Have you ever wondered why some contracts contain a provision that states that the purchaser has paid the seller $100 as "Option Consideration?" To understand the reason for including a provision like that in a contract, start with the premise that an option requires the payment of consideration to the seller to be enforceable. The law will not enforce a completely one-sided agreement if the party that is required to perform gets nothing in return for the promise to perform. An option, where the seller is required to sell his property at the election of the Purchaser, but the Purchaser is not required to buy, is a one-sided or "unilateral" agreement. To assure that the Purchaser will be able to enforce the option if the Purchaser chooses to buy the Property, the Purchaser should pay the seller something at the time the option agreement is made. The payment should be non-refundable, even if the Purchaser decides not to buy the Property. Although sellers often require substantial payments to compensate them for tying up their property for a period of time, a hundred dollars is sufficient consideration to cause an option to be legally enforceable.
A contract of sale is typically different from an option, in that it is a two-sided or "bilateral" agreement. The seller has agreed to be obligated to sell, and the purchaser has agreed to be obligated to buy. Even if the contract has a contingency for the benefit of the purchaser, such as a financing contingency, the contract would still be bilateral if the purchaser is required to do something, such as make application for financing. A bilateral contract does not need independent consideration, since promises and obligations are sufficient consideration. In a bilateral contract of sale, the seller and purchaser have each promised to be obligated to do something, unlike an option where the purchaser has no obligations.
So, why does a bilateral contract sometimes require a provision that independent option consideration has been paid? The answer is that what appears to be a bilateral contract, when it has a "free look" provision, may be construed by a court to be a one-sided, unilateral contract. If, for example, the contract allows the purchaser to have a period of time to inspect the Property and gives the purchaser the right to cancel the contract for any reason (or no reason), then the Contract looks a lot like an option. If the purchaser is entitled to require that the earnest money be refunded, then the seller is left with nothing in exchange for the seller's promise.
If a court construes a contract as an option and sees that the seller may receive no consideration, then the court could hold that the purchaser is not entitled to enforce the contract.

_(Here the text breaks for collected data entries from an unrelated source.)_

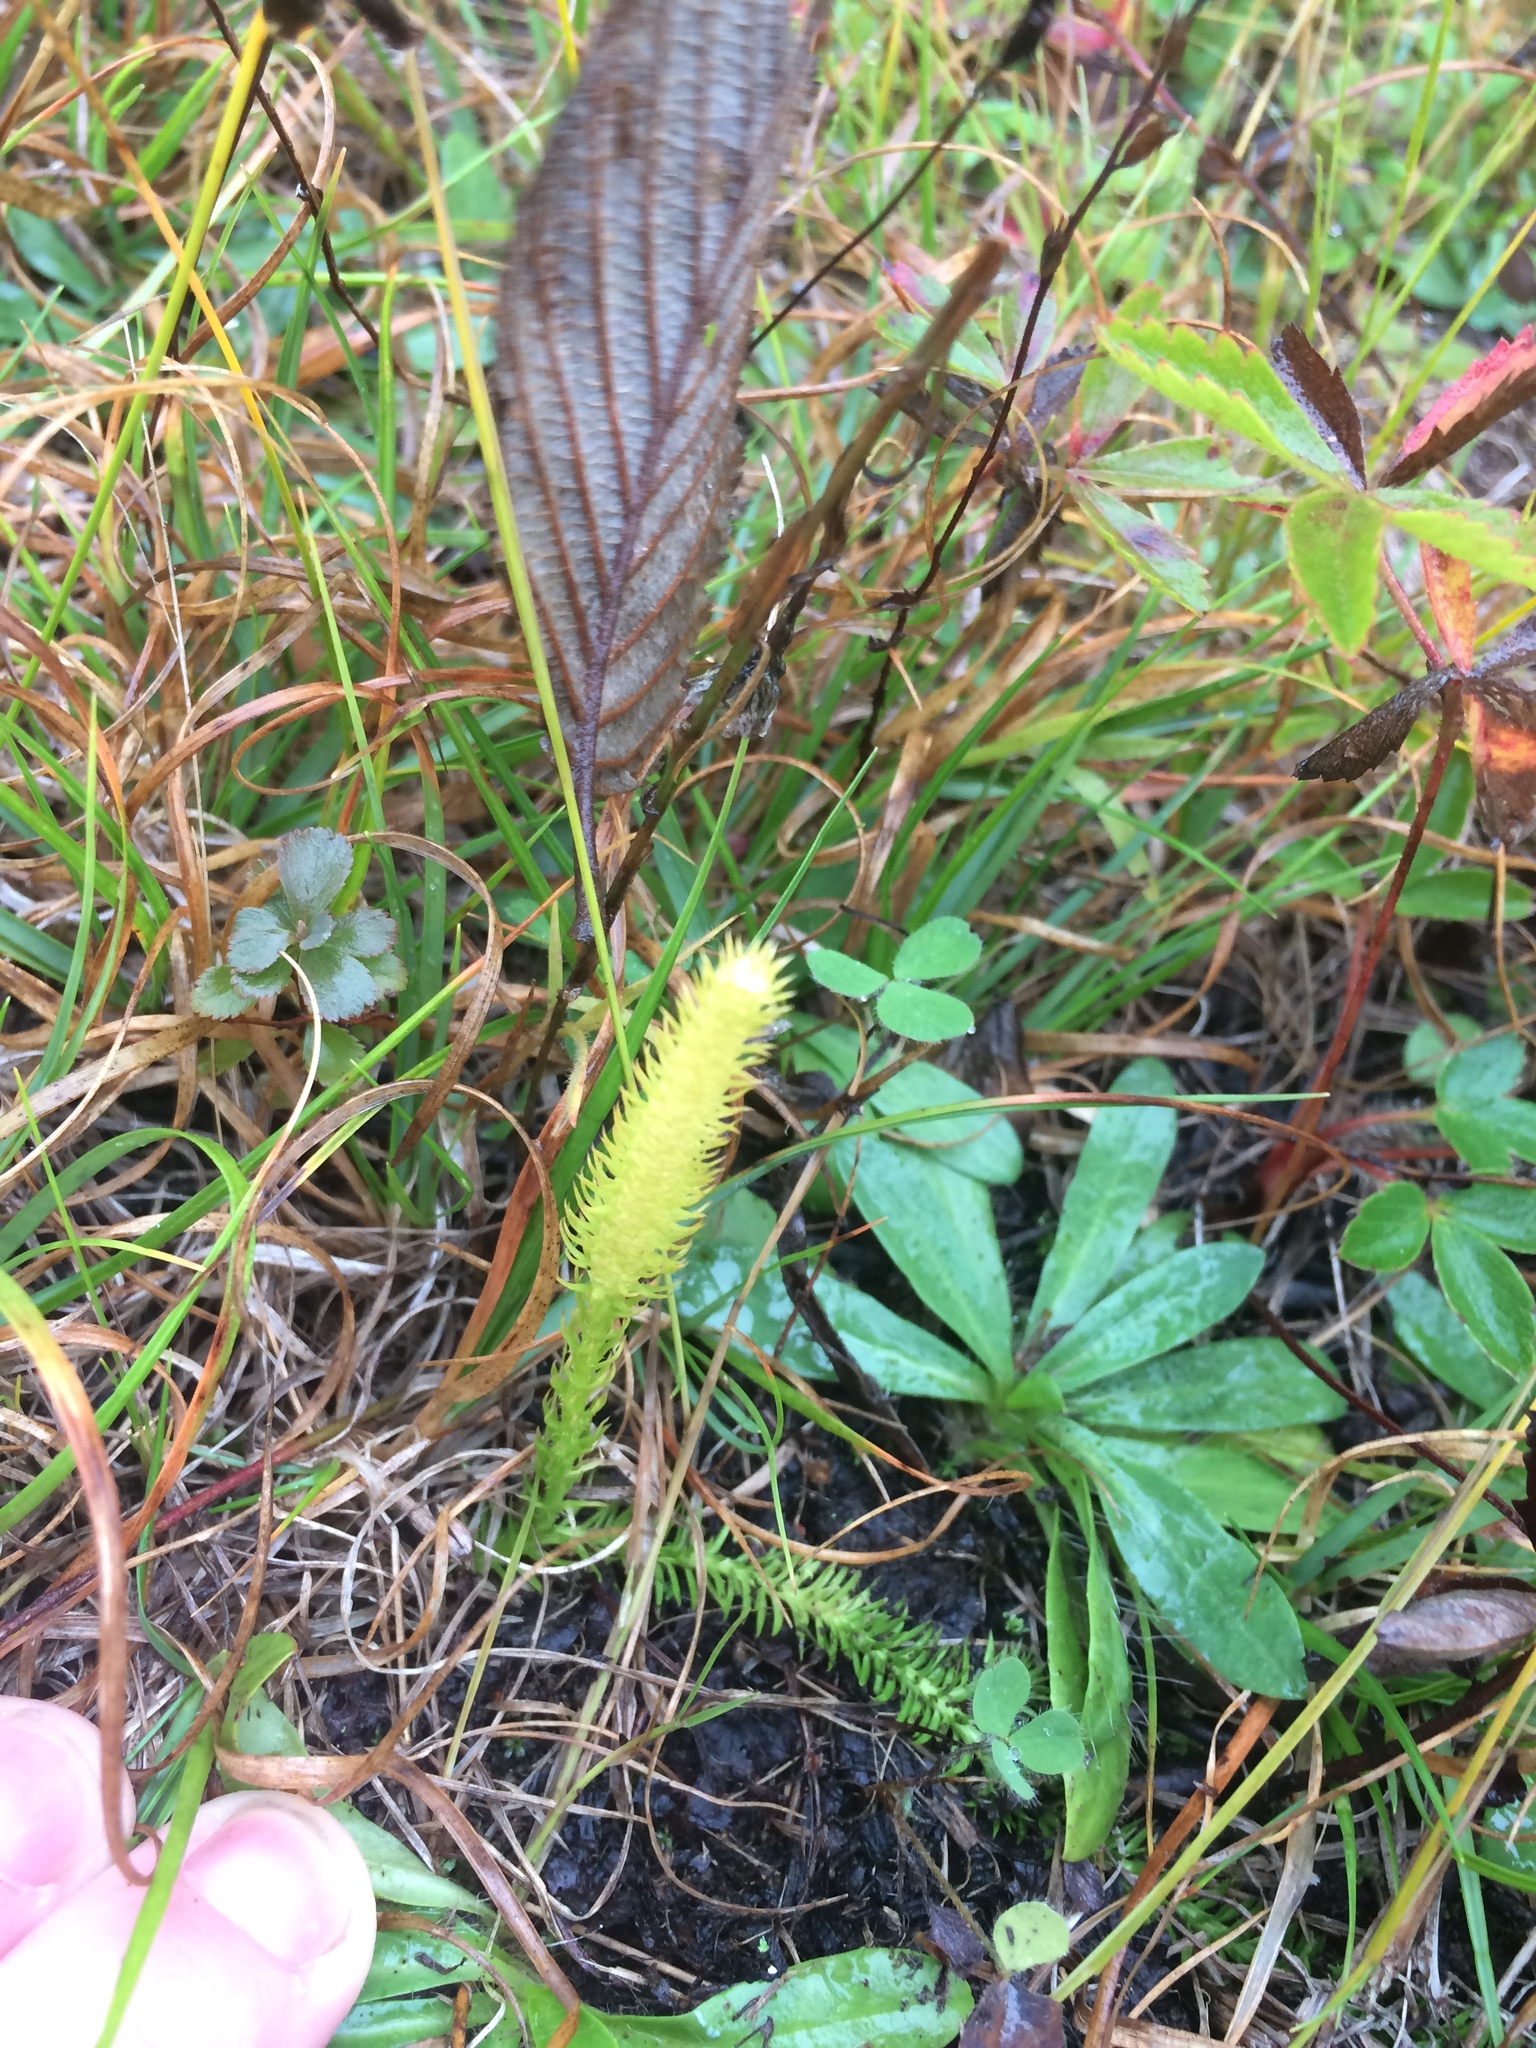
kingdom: Plantae
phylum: Tracheophyta
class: Lycopodiopsida
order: Lycopodiales
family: Lycopodiaceae
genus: Lycopodiella
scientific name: Lycopodiella inundata
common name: Marsh clubmoss
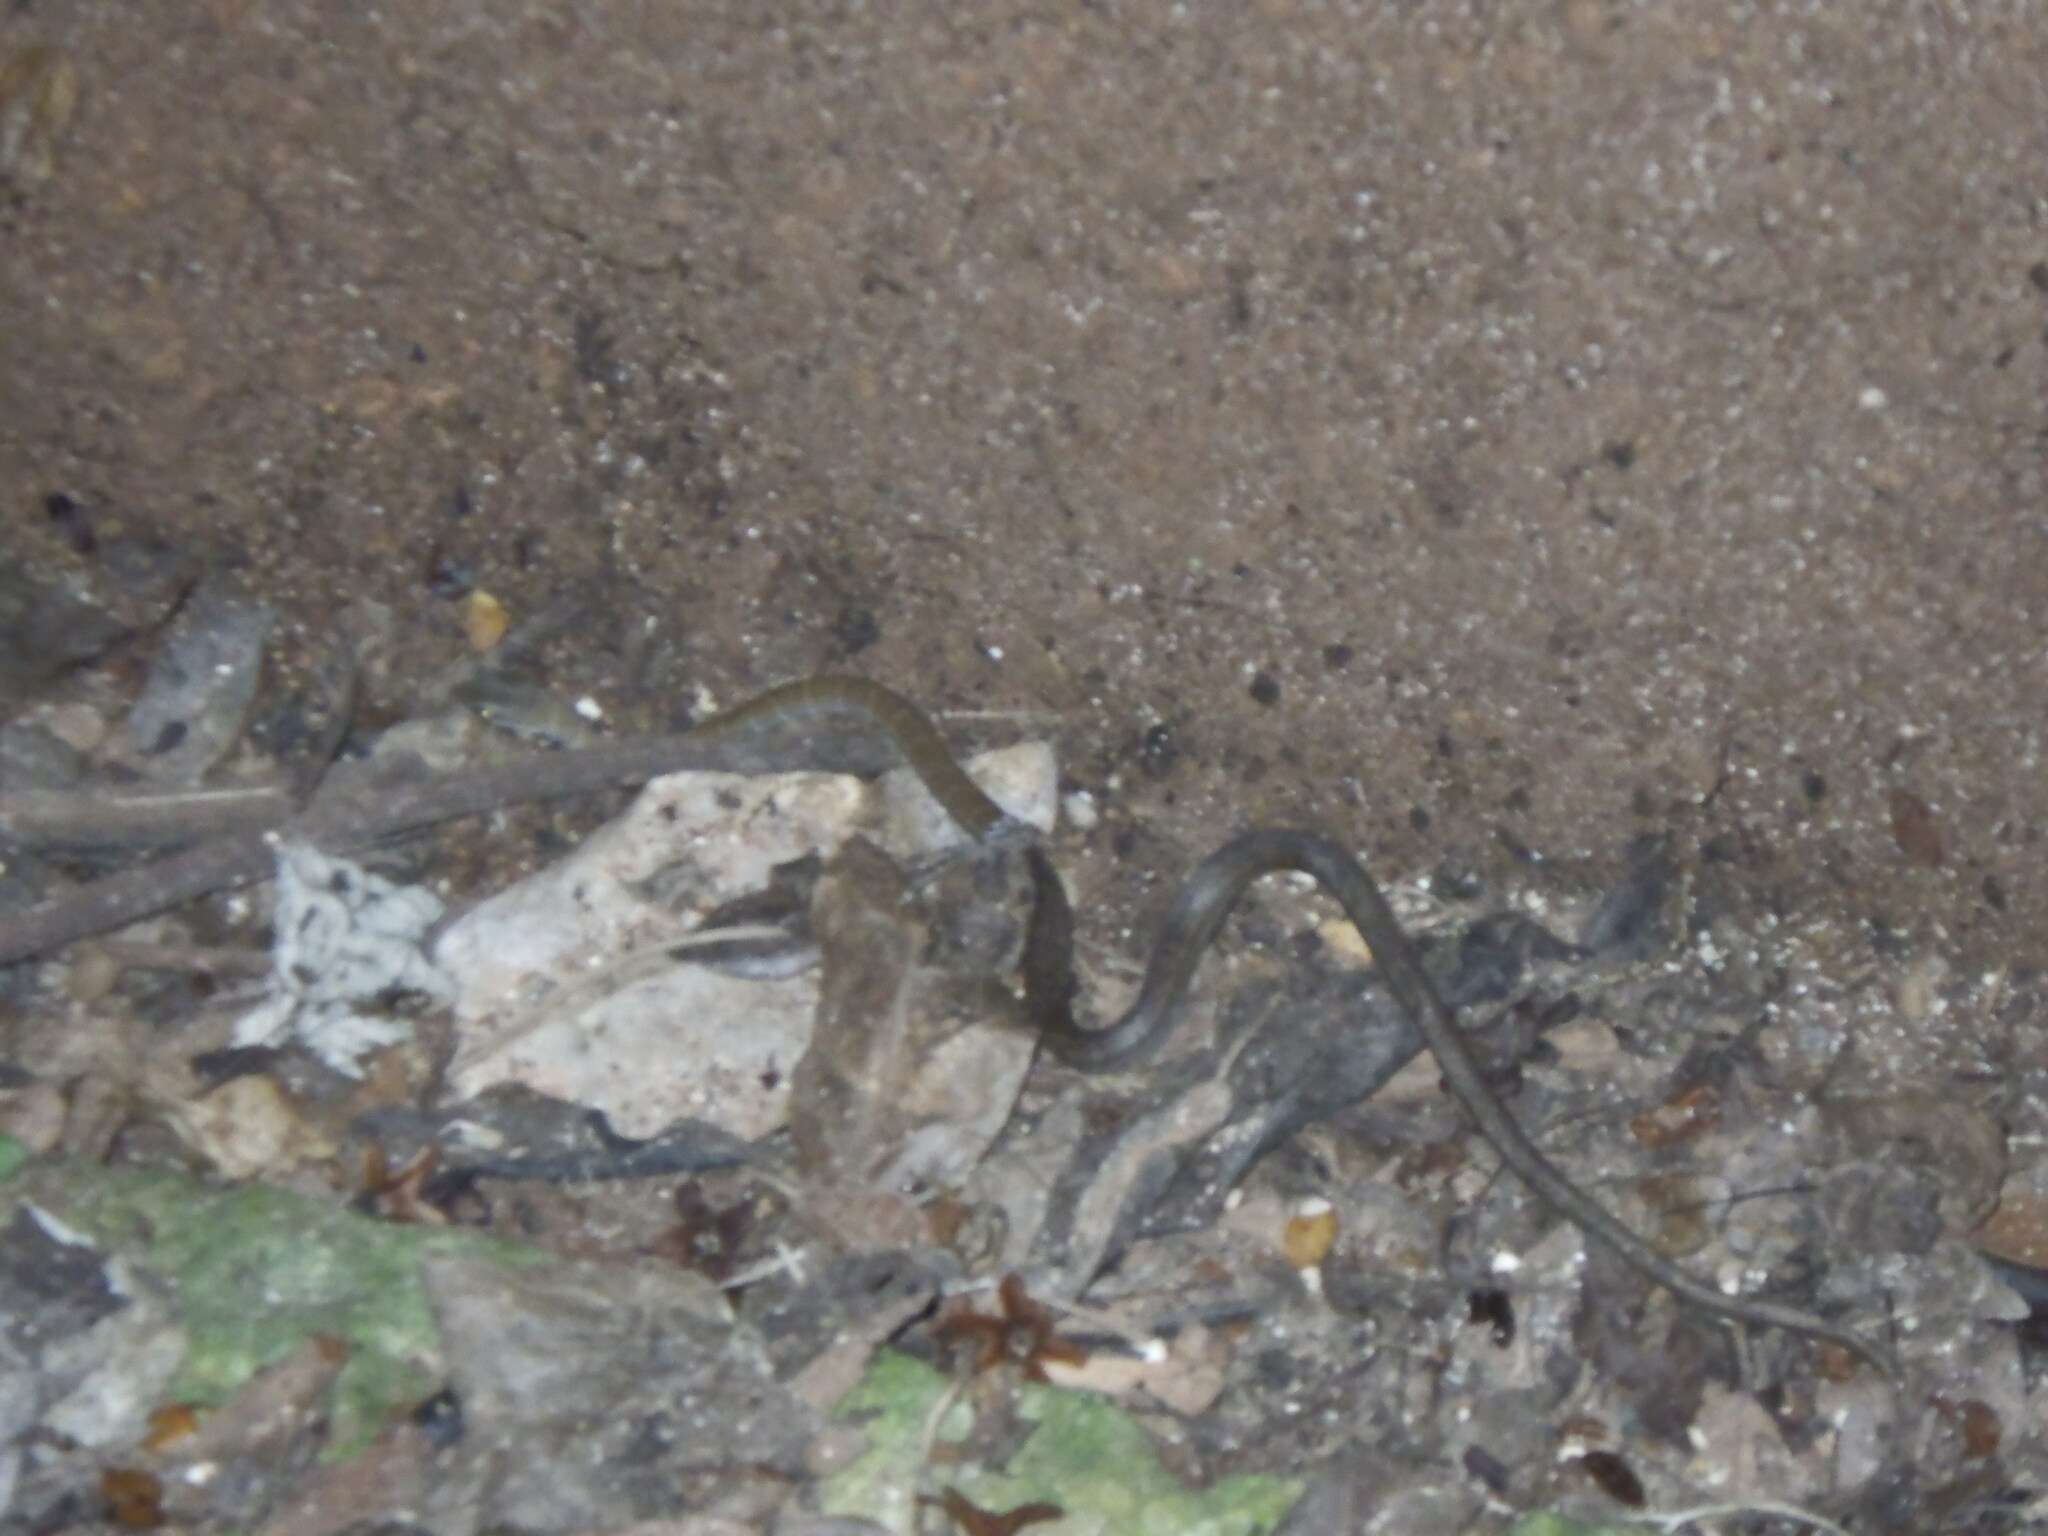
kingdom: Animalia
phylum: Chordata
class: Squamata
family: Colubridae
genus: Mastigodryas
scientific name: Mastigodryas melanolomus
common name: Salmon-bellied racer
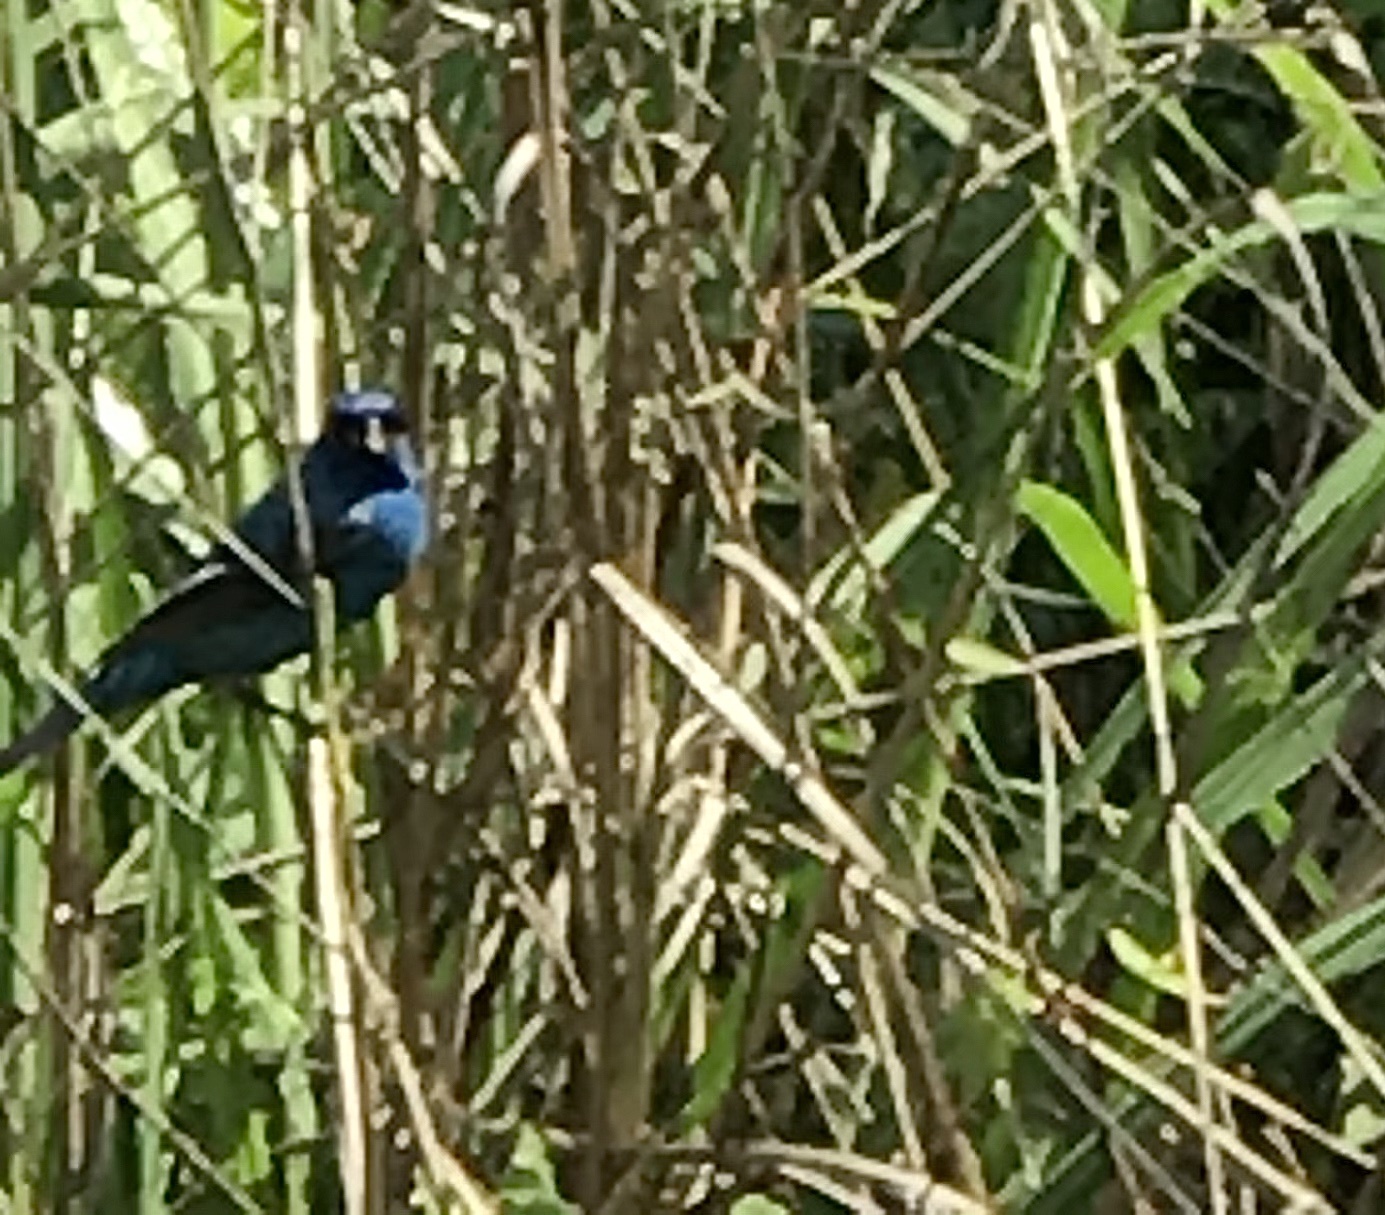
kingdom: Animalia
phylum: Chordata
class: Aves
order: Passeriformes
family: Cardinalidae
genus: Passerina
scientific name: Passerina cyanea
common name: Indigo bunting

If someone were to read an "Option Consideration" provision without an understanding of its purpose, it would appear to be for the benefit of the seller. After all, it requires the purchaser to pay non-refundable money (usually $100) to the seller. But the provision is included in the contract for the benefit of the purchaser, because it helps assure that the contract will be enforceable against the seller. With that provision, and assuming that the consideration is actually paid to the seller, the contract should not be found to be unenforceable, at least not due to failure of consideration.